═══ DATASET RECORDS ═══

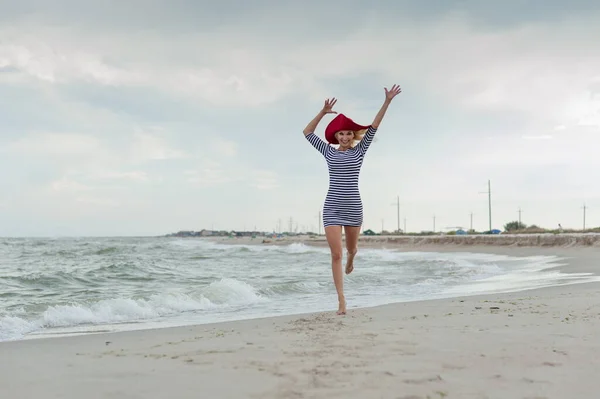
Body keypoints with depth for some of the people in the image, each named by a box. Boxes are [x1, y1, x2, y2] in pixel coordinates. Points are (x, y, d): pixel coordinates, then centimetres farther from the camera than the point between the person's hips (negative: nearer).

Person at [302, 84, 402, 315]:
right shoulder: (329, 152, 5)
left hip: (353, 206, 1)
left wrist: (387, 102, -10)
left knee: (351, 247, 19)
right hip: (332, 207, -1)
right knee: (336, 255, -6)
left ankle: (351, 259, 59)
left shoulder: (359, 151, 4)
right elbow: (307, 133, 2)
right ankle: (342, 301, -2)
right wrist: (323, 112, -7)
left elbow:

═══

* EXERCISE AIM: Rewrite all of the lines above, replacing "wrist" with "hand" everywhere it occurs and leaving everything else unchanged. Omit the pictures.

* WRITTEN SOLUTION:
Body keypoints with depth for some of the people in the image, each named by a box. Boxes are [x1, y1, x2, y2] in pixel coordinates. Points are (x, y, d): pixel coordinates, then centimetres farther from the camera than the point between the person's hips (negative: nearer).

Person at [302, 84, 402, 315]:
right shoulder: (329, 152, 5)
left hip: (353, 206, 1)
left hand: (387, 102, -10)
left knee: (351, 247, 19)
right hip: (332, 207, -1)
right knee: (336, 255, -6)
left ankle: (351, 259, 59)
left shoulder: (359, 151, 4)
right elbow: (307, 133, 2)
right ankle: (342, 301, -2)
right hand: (323, 112, -7)
left elbow:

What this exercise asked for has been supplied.